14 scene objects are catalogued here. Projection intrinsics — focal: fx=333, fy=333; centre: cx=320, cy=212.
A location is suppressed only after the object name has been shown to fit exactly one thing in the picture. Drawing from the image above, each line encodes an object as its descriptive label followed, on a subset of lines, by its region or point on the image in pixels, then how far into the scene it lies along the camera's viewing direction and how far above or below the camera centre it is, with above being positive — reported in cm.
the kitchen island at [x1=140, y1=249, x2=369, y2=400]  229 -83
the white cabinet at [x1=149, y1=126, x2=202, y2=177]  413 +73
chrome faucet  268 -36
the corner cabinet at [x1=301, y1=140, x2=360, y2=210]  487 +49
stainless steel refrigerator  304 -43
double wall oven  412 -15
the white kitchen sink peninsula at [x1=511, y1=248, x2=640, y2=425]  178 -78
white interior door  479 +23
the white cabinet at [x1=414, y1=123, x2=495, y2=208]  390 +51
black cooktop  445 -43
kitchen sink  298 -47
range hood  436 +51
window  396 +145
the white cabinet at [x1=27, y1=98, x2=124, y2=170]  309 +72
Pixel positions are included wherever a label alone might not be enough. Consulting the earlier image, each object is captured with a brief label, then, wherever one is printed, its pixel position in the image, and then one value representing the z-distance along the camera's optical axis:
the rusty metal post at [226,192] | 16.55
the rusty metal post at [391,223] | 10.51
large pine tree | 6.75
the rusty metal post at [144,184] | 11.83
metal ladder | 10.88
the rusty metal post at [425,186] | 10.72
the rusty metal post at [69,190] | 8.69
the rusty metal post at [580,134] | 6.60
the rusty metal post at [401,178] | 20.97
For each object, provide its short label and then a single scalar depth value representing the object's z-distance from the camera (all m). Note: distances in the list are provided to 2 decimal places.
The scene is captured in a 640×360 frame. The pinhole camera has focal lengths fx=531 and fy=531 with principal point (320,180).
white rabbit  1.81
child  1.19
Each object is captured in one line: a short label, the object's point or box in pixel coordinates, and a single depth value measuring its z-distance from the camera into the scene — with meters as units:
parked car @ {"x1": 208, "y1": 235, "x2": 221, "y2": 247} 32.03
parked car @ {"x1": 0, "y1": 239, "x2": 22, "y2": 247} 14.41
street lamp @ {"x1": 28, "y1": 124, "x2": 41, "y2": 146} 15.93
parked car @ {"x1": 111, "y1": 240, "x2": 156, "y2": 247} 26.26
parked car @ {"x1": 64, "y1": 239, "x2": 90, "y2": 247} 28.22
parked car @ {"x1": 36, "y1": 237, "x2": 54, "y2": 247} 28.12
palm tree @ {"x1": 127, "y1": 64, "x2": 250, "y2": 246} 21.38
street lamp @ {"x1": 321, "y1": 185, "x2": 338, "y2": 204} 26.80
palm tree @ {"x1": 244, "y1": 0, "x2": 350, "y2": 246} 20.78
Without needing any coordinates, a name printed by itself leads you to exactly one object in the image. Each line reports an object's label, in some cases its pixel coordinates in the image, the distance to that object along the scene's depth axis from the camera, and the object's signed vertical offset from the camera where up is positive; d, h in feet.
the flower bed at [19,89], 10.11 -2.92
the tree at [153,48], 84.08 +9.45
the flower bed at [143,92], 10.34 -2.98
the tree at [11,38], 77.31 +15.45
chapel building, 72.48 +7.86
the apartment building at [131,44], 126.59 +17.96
##########
### The problem
Filter the data above down to lines with the word "sink", and copy them.

### Result below
the white kitchen sink peninsula at [x1=511, y1=248, x2=640, y2=425]  178 -78
kitchen sink  298 -47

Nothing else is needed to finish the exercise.